Opinion: There’s a reason civil rights advocates call two companion bills in the Arizona Legislature the ‘Voter Privacy Violation Act.’
By Alex Gulotta and Jenny Guzman/opinion contributors || The Arizona Republic
The right to privately and securely cast a ballot, a pillar of voting rights, has stood the test of time as Arizona’s democracy has faced increasing attacks in recent years. The Arizona Constitution affirms “secrecy in voting shall be preserved,” but Senate Bill 1324 and House Bill 2560 put this at risk.
The companion bills, dubbed the “Voter Privacy Violation Act” by civil rights advocates, would make Arizona an extreme outlier by posting detailed voter data and unfiltered ballot images online during the critical post-election leading up to certification of the results.
Lawmakers and Gov. Katie Hobbs must reject these assaults on our democracy.
Bills would post voters’ names, addresses
Transparency into our election process is essential to guarantee free and fair elections, but sponsors of the Voter Privacy Violation Act used the false pretense of it to introduce the legislation.
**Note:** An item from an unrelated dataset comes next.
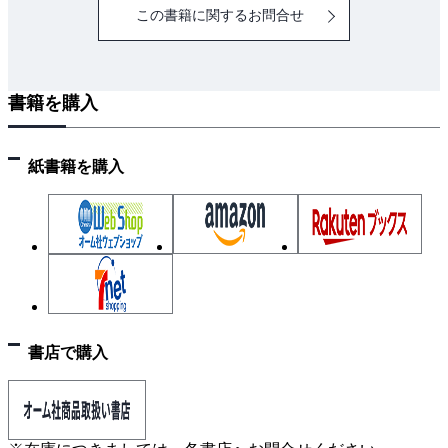
この書籍に関するお問合せ
書籍を購入
紙書籍を購入
書店で購入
In actuality, the act creates a threatening voting environment by posting voters’ names, addresses, birth years and all ballot images online.
It then connects that information to voters’ specific precincts before certification, when it could be used to identify individual voters and to manufacture election falsehoods.
Arizona already has data sharing policies that balance transparency in the election process with protecting voters and election workers.
Arizonans should be alarmed that lawmakers are increasingly supporting legislation that would unravel our electoral process. And now, Secretary of State Adrian Fontes has joined them by supporting these mirror bills.